[Data excerpts]
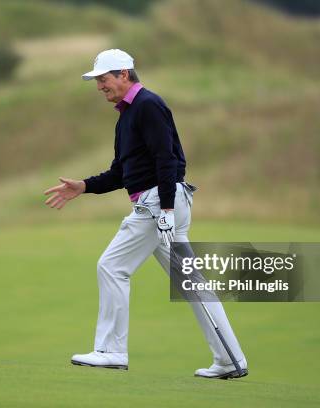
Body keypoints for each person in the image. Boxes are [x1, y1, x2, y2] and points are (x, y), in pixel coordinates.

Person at [44, 49, 247, 379]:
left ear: (124, 74)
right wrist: (83, 186)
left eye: (103, 79)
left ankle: (111, 351)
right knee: (192, 284)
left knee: (111, 266)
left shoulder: (147, 105)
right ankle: (230, 360)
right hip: (167, 202)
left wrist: (165, 209)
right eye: (97, 80)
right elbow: (121, 173)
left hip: (158, 204)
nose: (99, 86)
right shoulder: (126, 116)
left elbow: (166, 159)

Exercise instructions:
Looking at the data above, count the lines that contain the string "left" and give only the count.

Solution to this task:
8